As if this news weren't alarming enough, 70 percent of the schools that failed to make AYP were high schools. Achieve-a national group formed by governors and business leaders to support standards-based education reforms-recently confirmed the state's dismal performance levels and prodded Michigan's Democratic governor and Republican-controlled legislature into a truce that led to some significant policy changes for the state's broken high schools.

The policymakers mandated two major high school reforms:

  1. Tighten graduation requirements. For years, districts had near-total control of their curricula. The state required only a single semester-long course in civics. That is beginning to change, starting with this year's eighth-graders, who must take four credits each in math and English and three in science, just for starters.  Beginning with current third-graders, they will eventually also need to complete two credits of a foreign language.
  2. Require all high school students to take the ACT. The changes took place amid heated debate about local control and flexibility, says Bill Mayes, executive director of the Michigan Association of School Administrators, although in the end those misgivings were "set aside" for the greater good.

"The people that you would expect to oppose these efforts, wanting to keep local control-all of a sudden these groups got together and said it's about time," agreed Sharif Shakrani, co-director of the Education Policy Center at Michigan State University. "They came on very strongly for stronger standards, and then Republican legislators and the Democratic governor came in support of this concept.  It was very surprising."
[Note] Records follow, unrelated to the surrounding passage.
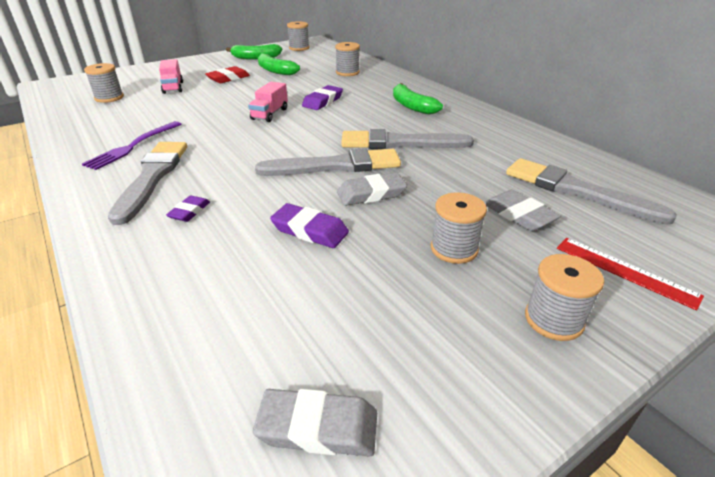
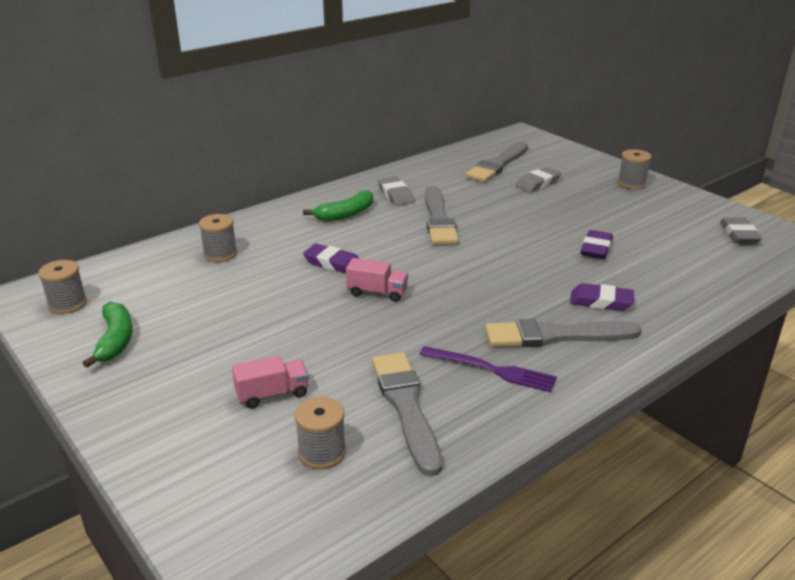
camera: 95 degrees left, 5 degrees down
purple eraser [166,195,210,222] -> purple eraser [570,283,634,311], size x1.55
red eraser [205,66,250,83] -> none
grey brush [255,148,401,176] -> grey brush moved to [372,352,442,476]
green banana [258,53,300,75] -> none
grey eraser [337,173,407,206] -> grey eraser moved to [378,177,414,206]
grey spool [431,192,487,264] -> none
red ruler [557,238,704,310] -> none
Unfortunately, there were no significant policy breakthroughs concerning school choice.  In a state where its largest district (Detroit) in 2003 turned down $200 million from a suburban businessman to create new charter schools, many officials remain leery of school choice, despite growing evidence that more parents want options for their children.

The state maintains a tight cap on the number of charter schools (known here as public school academies) despite overwhelming interest in them. There are more than 230 charters statewide, enrolling some 92,000 students. Dan Quisenberry, president of the Michigan Association of Public School Academies (MAPSA), expects the total to reach 100,000 students this year. Detroit Public Schools are hemorrhaging students to its 44 charters, and not just because parents are frustrated with Detroit teachers, who walked out on strike for 16 days this fall. By that time, according to MAPSA, most charter schools already had waiting lists. 

But with more than 1.7 million students in public schools, it will take more than charters to deliver a high-quality education to all state students. It will take highly skilled teachers, as well. Because the state is an overproducer of new teachers, however, there's little interest in bringing talented professionals from other fields into the classroom.

Each year, Michigan's 32 state-approved teacher preparation programs crank out 7,500 new teachers. There are spot shortages, to be sure. The Great Lakes State has a difficult time finding folks qualified to teach reading, physics, economics, geography, and political science. Special education teachers are also in short supply.  Still, the state does allow for some alternative routes to the classroom. Assuming one can find out them, that is. The word "alternative" doesn't even appear in either the education department's 12-page "Facts About Teacher Certification in Michigan" booklet or its 7 pages of "Frequently Asked Questions for Michigan Certification" (39 of them).  

A growing number of people are rightly worried about the future of education in Michigan. The question is are state education leaders worried enough? The demand for more charter schools is there, as is the need for alternatively certified teachers. The state's few steps toward reform are good ones, but it will take an innovator with the courage of Henry Ford to exorcise the spirit of Alfred E. Newman and take the state the rest of the way.